During these stages your blood pressure also begins to drop down even more while your breathing becomes rthymic and deeper/slower.
Your body is immobile, zero eye movement.
This is where the real recovery occurs, with blood flow to your muscles increases – filling them with restorative oxygen as well as nutrients.
Stage five is the stage of REM (rapid eye movement) which makes it unique to the other four sleep stages. You’ll likely be spending around 20% of your time sleeping in this REM stage.
During REM your mind is full of activity while your body remains immobile.
Why ‘rapid eye movement’? well, your eyes are literally darting in many different directions while your body is immobile.
Your blood pressure begins to rise once again while your breathing becomes irregular.
The majority of dreams occur during stage 5 of your sleep.
Towards the end of stage five our core body temperature begins to rise once again as you slowly begin to wake up.
How Long Should You Aim To Sleep For To Ensure Maximum Gains?
Studies and research on the optimal number of hours sleep we should be getting each night is constantly changing, but from my own personal experience over the last 9~ years I find between 7 and 8 hours to be the sweet spot.
I personally have not found any added benefits from sleeping in excess of 8 hours, nor can I afford to sleep for more than 8 hours per night due to my early rising.
A night here and there with 5 or 6 hours of sleep isn’t too detrimental, however when this occurs multiple nights in a row that’s when you’ll find it begins to quickly catch up to you.

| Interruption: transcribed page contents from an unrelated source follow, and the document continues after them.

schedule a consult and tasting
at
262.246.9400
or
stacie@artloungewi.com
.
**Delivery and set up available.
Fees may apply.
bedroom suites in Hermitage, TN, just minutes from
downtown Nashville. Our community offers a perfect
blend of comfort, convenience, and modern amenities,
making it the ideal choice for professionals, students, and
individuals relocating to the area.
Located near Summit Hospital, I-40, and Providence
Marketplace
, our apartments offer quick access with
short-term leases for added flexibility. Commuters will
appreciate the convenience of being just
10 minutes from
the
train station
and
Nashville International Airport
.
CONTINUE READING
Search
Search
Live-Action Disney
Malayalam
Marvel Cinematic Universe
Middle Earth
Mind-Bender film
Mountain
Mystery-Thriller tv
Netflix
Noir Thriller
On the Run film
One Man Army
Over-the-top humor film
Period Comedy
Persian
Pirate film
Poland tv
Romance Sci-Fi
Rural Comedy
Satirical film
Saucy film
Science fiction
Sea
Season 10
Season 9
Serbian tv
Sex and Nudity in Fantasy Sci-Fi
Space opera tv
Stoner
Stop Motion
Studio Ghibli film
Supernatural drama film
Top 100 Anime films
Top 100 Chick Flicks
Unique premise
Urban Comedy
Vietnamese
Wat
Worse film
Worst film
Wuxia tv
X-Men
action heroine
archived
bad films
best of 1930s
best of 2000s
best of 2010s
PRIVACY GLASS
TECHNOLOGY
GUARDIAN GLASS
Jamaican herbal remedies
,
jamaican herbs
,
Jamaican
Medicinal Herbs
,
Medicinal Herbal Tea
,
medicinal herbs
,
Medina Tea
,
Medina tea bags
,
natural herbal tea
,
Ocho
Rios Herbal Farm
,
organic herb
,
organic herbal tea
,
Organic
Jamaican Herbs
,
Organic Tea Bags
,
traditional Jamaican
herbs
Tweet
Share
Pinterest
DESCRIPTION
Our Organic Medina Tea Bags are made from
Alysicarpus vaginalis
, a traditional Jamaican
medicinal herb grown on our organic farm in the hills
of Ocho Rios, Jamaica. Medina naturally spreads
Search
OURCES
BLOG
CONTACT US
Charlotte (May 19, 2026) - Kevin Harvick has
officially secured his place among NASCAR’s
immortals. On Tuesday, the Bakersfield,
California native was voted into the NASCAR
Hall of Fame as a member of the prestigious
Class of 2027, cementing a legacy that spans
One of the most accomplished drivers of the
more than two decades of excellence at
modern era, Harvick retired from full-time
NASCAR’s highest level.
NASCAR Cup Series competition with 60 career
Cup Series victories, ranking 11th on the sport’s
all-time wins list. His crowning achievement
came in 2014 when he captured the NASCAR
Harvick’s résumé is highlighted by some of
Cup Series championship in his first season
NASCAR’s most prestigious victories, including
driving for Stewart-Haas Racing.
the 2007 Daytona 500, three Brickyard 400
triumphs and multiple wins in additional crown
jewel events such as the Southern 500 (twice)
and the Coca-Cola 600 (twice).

Not recommended.
The Best Way To Optimize Your Sleep
I’m a big advocate waking up early and having a morning routine to get your day started, but an evening routine is just as important (albeit, discussed far less!).
Customize your evening routine to suit your life, but the evening routine from Robin Sharma’s latest book, ‘The 5AM Club‘ is a great example to work from.
Without a solid pre-sleep ritual you’ll it near impossible to consistently wake up at or prior to 5am with the necessary energy to take charge of your morning. Here’s how you should end each day to ensure you’re setting yourself up for success the following morning.
Between 7pm and 8pm you should have your last meal of the day and begin to turn off all electronic devices.
Between 8pm and 9pm you should have conversations with loved ones, read a book and have a periodic epsom salt bath.
Between 9pm and 10pm you should prepare for sleep in a cool, dark, technology-free bedroom after getting your things organized for pocket #1 of your morning routine.
The key points here are:
ensure you’re not consuming any stimulants (particularly caffeine) too close to bedtime as caffeine has a half-life of 6 hours (it takes 6 hours for your body to break down half of the administered dosage).
Stop using technology an hour or more before going to bed – turn off the TV, put down your phone.
Ensure your room is dark, quiet and cool as there’s no chance of a good nights sleep in a bright, hot and noisy room.